COMMENT: Too big to fail
A recent headline announced that JP Morgan has reached a tentative $13-billion settlement with the US government for the role it played in creating the 2007-8 mess that left many nations, including Canada, in a prolonged state of economic dysphoria. JP Morgan was a central actor in the play that created this mess. How much is $13-billion? Using a $20 bill as the unit of measurement, $13-billion in cash would amount to 6,500 cases, each containing 1,000 bundles of 100 $20 bills. If that picture is too convoluted, imagine 520 Bob Erb lottery wins.[1]
$13-billion is not JP Morgan’s business volume; it is but one expenditure item. It is referred to as a negotiated settlement, meaning a voluntary fine. Imagine your chances at negotiating a settlement if caught parking illegally, running a stop sign, or exceeding the speed limit. JP Morgan did more than run a stop sign. If the corporation did something so horrendous as to deserve a $13-billion fine, why was it not prosecuted? Why was JP Morgan allowed to negotiate a settlement? Is it not a principle of the rule of law that an accused is either guilty and suffers the consequences, or innocent and goes free?
Whatever act JP Morgan is alleged to have committed is of such magnitude that a prosecution through the courts, including appeals, would have extended the proceedings not just over years, but potentially over generations. Prosecution was unrealistic and thus out of the question. JP Morgan had been allowed to grow to such an enormous size as to be out of the reach of any national government. This left the US government with no option but to negotiate a settlement. That is what it means to be “too big to fail” (TBTF).
A corporation of JP Morgan’s size is not too big to fail, it has already failed. The possibility of failure is capitalism’s safety valve. The threat of failure, be that by way of bankruptcy or abandonment by investors is essential to capitalism’s health. Profit provides the incentive to work harder and smarter. The risk of bankruptcy keeps management focused on carefully assessing risks relative to opportunities.
Banks play a key role in any economy, be that capitalism’s free enterprise or communism’s controlled enterprise. When a bank in a state-controlled economy fails, the nation as a whole suffers the consequences.

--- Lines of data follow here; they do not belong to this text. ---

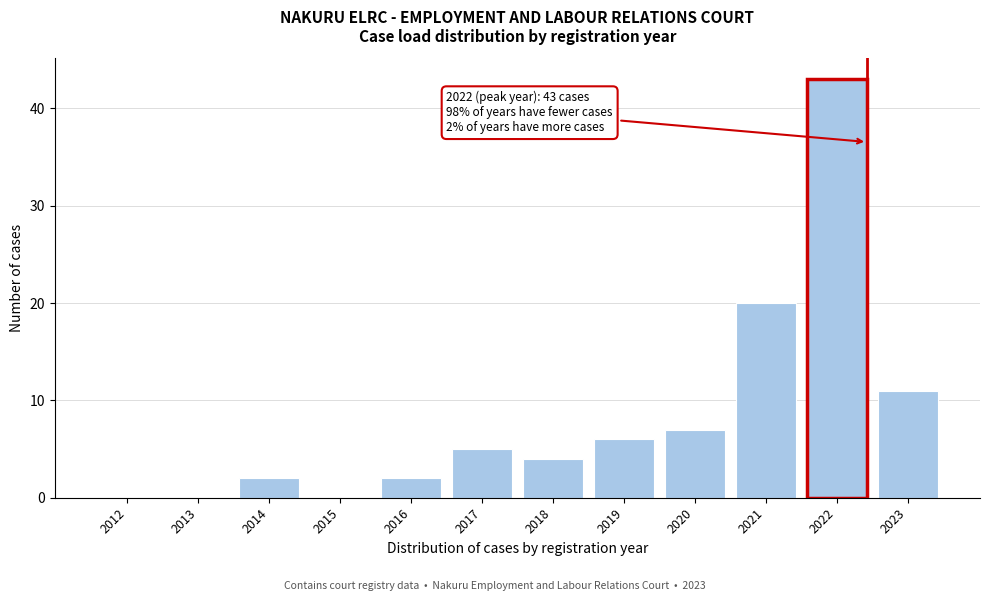

Reading left to right, what are all the values shown in this chart?

2012=0	2013=0	2014=2	2015=0	2016=2	2017=5	2018=4	2019=6	2020=7	2021=20	2022=43	2023=11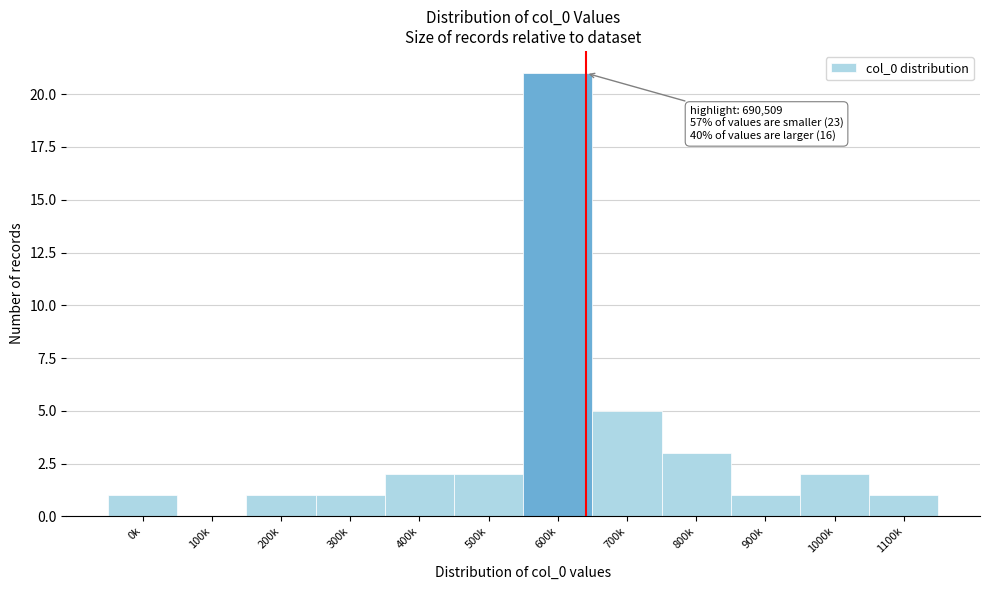

Reading right to left, extract all data points from this chart.

1100k=1	1000k=2	900k=1	800k=3	700k=5	600k=21	500k=2	400k=2	300k=1	200k=1	100k=0	0k=1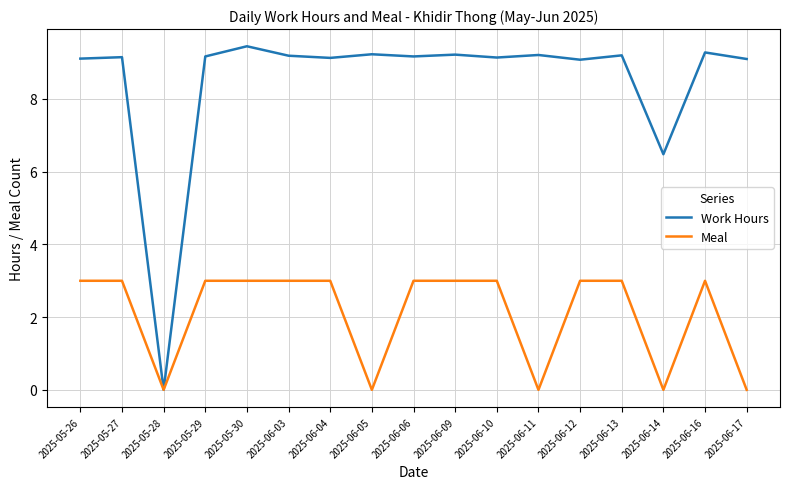

What is the highest value of the Meal series?

3.0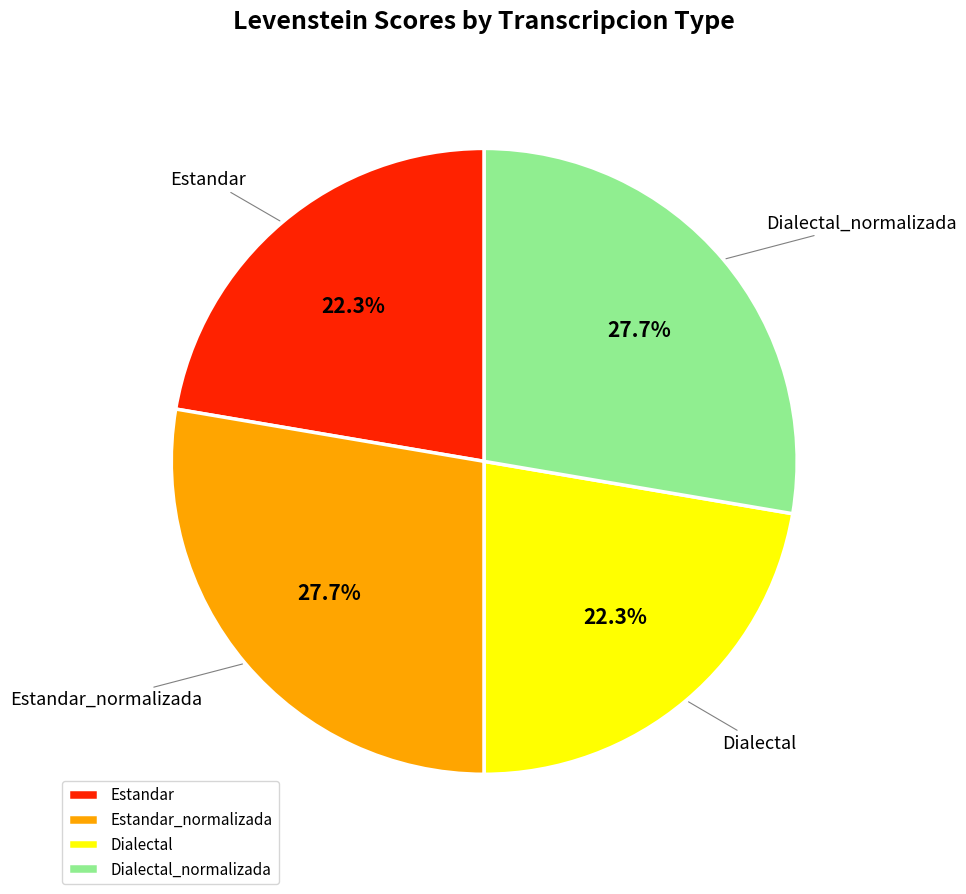

What percentage is the Estandar_normalizada slice, to the nearest percent?

28%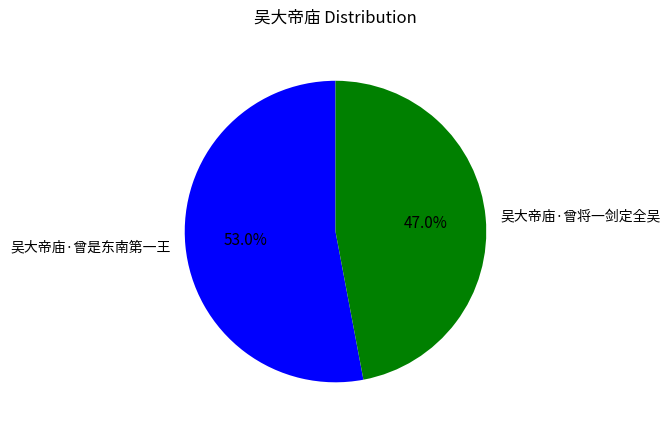

What is the total percentage of 吴大帝庙·曾是东南第一王 and 吴大帝庙·曾将一剑定全吴?

100.0%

When a bank in a capitalist economy fails, the consequences are suffered by the bank’s investors and the void is filled by more astute competitors.
When an economy allows TBTF enterprises, it creates a situation in which corporations in that exclusive club operate on capitalist principles when times are good, paying dividends to investors and bonuses to executives. When times are bad, however, and a TBTF corporation gets into trouble, communism’s principles are applied and the corporation is shielded by the state. The consequences are suffered by society as a whole. When a government provides a rescue package for such a corporation, it takes great care to speak about the government’s responsibility to consider the well-being of society as a whole as it scrambles to hatch a rescue package. Governments never speak of “taxpayers’ dollars” in reference to the funds needed for such rescue missions.
The lesson to be learned from the JP Morgan $13-billion settlement is that when a corporation reaches a size whereby failure would have catastrophic consequences for the nation and beyond, it should no longer be admired as a success. A corporation that is too big to fail is akin to a bull in a china shop; impressive in every respect but intolerable. When a corporation reaches TBTF size government needs to step in and break it up into smaller, free-standing corporations which are, once again, subject to capitalism’s elemental safety valve: the risk of failure.
[1] Bob Erb is a resident of Terrace who won $25-million from a LOTTO MAX ticket in the summer of 2013.
Andre Carrel is a retired City Administrator, journalist, author, and full-time grandpal.